A app obrigatória e a maluqueira opcional
A obrigatoriedade dos cidadãos de instalarem uma aplicação com as características da StayAway Covid é claramente um acto que ultrapassa em muito o bom senso que, apesar de tudo, tem presidido às decisões do Governo sobre o combate à pandemia.
Não é fácil gerir um país em tempos de covid-19, com uma subida alarmante nos números de novos casos. Não é fácil gerir um país quando não se sabe bem se o Orçamento é aprovado e numa altura em que os velhos companheiros da “geringonça” se recusam agora a fazer o mesmo papel. Há seguramente alturas melhores para se estar no Governo do que esta, quando se sabe que é economicamente — e talvez mentalmente — impossível um novo lockdown e, no entanto, os casos de covid-19 começam a pressionar o SNS, que da outra vez fechou parcialmente e agora não pode fechar.
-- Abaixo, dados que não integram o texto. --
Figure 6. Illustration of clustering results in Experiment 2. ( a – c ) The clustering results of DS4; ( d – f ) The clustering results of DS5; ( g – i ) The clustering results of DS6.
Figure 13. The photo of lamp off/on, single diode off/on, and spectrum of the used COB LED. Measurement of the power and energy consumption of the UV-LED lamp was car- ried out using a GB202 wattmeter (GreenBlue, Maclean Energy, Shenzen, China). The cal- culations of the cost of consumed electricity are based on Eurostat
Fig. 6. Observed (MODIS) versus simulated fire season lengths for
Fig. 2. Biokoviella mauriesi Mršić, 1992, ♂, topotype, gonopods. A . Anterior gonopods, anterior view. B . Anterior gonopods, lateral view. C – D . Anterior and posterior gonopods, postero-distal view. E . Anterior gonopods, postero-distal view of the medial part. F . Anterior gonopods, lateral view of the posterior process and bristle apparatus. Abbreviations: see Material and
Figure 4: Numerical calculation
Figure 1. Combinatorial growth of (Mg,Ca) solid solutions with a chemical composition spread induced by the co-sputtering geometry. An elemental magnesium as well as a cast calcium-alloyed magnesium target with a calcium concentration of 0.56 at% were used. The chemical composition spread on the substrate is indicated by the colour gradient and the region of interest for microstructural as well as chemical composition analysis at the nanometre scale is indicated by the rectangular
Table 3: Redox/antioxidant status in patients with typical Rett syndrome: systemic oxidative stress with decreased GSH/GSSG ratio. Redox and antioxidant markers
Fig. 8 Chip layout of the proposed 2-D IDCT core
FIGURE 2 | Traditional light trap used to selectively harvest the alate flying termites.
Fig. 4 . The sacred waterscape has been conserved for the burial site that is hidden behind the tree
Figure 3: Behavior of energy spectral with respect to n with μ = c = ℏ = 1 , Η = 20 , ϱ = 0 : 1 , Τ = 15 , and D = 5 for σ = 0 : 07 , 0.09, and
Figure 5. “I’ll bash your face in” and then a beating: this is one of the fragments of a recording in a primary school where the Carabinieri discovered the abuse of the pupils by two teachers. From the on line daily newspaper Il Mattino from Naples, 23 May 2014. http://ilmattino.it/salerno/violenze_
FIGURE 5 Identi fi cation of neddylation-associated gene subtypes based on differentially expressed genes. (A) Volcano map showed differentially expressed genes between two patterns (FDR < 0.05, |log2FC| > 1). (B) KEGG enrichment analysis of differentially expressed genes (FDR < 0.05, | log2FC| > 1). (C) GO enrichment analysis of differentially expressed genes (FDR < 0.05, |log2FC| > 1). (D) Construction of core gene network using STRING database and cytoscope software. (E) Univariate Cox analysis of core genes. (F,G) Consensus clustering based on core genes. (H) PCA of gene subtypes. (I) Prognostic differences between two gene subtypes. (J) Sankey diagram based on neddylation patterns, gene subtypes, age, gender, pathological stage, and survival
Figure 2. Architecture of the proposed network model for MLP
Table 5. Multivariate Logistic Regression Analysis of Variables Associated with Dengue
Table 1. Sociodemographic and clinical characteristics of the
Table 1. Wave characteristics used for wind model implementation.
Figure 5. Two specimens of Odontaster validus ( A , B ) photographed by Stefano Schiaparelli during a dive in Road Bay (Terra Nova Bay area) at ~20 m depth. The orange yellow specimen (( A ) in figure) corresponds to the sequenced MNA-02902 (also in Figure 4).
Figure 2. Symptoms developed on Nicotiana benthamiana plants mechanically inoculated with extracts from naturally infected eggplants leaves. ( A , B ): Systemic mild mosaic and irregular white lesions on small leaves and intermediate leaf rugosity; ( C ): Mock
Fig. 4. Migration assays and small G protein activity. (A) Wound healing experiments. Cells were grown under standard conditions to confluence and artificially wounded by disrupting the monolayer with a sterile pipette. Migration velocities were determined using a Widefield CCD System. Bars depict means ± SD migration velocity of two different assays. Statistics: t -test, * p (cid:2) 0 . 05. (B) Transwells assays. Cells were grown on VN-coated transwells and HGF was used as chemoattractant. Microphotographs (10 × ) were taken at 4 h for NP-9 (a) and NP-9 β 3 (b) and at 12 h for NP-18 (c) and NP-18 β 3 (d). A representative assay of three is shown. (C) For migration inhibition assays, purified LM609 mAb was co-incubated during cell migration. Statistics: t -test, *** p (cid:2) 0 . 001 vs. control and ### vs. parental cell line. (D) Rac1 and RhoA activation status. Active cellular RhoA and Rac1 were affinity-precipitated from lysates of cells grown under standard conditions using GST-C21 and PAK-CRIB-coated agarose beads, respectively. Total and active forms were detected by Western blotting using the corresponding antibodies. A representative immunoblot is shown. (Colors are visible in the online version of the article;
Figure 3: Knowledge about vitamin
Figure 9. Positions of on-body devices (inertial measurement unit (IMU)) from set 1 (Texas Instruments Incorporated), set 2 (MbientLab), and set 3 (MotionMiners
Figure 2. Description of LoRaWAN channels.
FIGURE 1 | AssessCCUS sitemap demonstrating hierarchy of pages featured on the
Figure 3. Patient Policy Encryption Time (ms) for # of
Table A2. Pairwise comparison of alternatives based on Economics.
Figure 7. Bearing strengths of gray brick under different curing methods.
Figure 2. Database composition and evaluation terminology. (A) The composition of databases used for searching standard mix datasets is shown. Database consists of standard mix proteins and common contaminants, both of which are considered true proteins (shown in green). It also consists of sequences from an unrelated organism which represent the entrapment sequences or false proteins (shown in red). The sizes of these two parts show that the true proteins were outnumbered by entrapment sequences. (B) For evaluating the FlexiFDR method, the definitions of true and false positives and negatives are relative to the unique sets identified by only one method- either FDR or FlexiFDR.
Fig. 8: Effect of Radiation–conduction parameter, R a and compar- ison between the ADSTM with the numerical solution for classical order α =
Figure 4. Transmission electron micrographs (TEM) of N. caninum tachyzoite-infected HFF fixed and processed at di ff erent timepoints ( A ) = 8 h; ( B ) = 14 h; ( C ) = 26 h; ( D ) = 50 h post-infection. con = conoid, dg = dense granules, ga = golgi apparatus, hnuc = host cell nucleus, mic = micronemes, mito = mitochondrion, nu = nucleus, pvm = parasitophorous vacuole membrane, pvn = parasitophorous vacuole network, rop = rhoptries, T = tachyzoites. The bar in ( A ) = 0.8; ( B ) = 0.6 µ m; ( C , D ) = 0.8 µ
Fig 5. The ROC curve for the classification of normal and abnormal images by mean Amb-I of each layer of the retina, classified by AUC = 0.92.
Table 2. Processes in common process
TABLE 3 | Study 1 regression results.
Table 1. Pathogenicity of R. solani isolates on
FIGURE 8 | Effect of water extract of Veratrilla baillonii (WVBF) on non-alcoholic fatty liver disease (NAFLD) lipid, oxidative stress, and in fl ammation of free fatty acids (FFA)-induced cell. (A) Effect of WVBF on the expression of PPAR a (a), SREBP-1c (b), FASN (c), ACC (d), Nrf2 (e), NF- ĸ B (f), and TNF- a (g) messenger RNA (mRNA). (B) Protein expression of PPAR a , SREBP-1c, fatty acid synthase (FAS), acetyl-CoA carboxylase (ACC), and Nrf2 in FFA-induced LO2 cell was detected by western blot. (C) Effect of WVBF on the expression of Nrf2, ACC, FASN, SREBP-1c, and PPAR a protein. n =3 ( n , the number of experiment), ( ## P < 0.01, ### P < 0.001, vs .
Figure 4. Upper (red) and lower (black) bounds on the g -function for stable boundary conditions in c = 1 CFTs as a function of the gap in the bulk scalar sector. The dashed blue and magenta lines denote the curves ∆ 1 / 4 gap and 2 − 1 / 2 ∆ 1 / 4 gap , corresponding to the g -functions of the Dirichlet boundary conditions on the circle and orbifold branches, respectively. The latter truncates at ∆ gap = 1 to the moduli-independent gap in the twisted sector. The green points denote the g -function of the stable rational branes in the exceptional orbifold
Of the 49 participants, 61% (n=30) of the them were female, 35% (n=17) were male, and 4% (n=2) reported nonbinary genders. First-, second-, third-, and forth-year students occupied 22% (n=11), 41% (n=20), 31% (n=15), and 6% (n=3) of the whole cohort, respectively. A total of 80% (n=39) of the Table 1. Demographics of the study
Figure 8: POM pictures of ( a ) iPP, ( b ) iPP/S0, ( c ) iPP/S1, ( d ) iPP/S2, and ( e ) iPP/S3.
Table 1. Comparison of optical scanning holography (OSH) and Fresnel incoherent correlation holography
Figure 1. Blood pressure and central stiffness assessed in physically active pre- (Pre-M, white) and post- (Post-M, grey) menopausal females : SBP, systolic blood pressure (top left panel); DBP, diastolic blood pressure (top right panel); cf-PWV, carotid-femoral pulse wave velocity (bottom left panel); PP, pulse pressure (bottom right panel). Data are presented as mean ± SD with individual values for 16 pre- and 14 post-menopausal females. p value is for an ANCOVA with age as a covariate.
Mas pedir ao Parlamento que faça uma lei para tornar obrigatória a instalação da aplicação StayAway Covid em largos segmentos da população como os “trabalhadores”, “estudantes” e “forças de segurança” vai para lá do admissível — e vai contra tudo aquilo que o Governo, até agora, defendeu. A Comissão de Protecção de Dados já avisou que tornar obrigatório o uso da app “suscita graves questões relativas à privacidade dos cidadãos”. O que se passa na cabeça dos governantes?
Imaginemos que esta obrigação era constitucional, o que não deverá ser. Está o Orçamento do Estado preparado para financiar a compra de smartphones para os tais segmentos da população que o executivo identifica? Ou o Governo acha que toda a gente tem smartphones compatíveis com a dita app? Comprar um telemóvel com memória suficiente passa também a ser obrigatório, como descontar para a Segurança Social, pagar o imposto automóvel e as portagens?
Não vamos livrar-nos do vírus tão cedo. Vem aí um Inverno que pode ser muito difícil. O fecho parcial do Serviço Nacional de Saúde na primeira vaga teve custos e provavelmente explicam as mortes não covid a mais deste ano. Está provado que os “ajuntamentos” estimulam a propagação do vírus — é legítimo que se tentem diminuir depois de uma análise custo-benefício. Por exemplo, fechar as escolas teria um custo grave para as crianças, mas diminuir o número de pessoas que se juntam na rua não terá muitos custos acrescidos…
Mas, apesar de a situação ser de grande dificuldade para os decisores e para as populações, a maluqueira é opcional. A Constituição não foi suspensa para que os governantes possam lidar com a covid-19. E a obrigatoriedade dos cidadãos de instalarem uma aplicação com as características da StayAway Covid é claramente um acto que ultrapassa em muito o bom senso que, apesar de tudo, tem presidido às decisões do Governo sobre o combate à pandemia.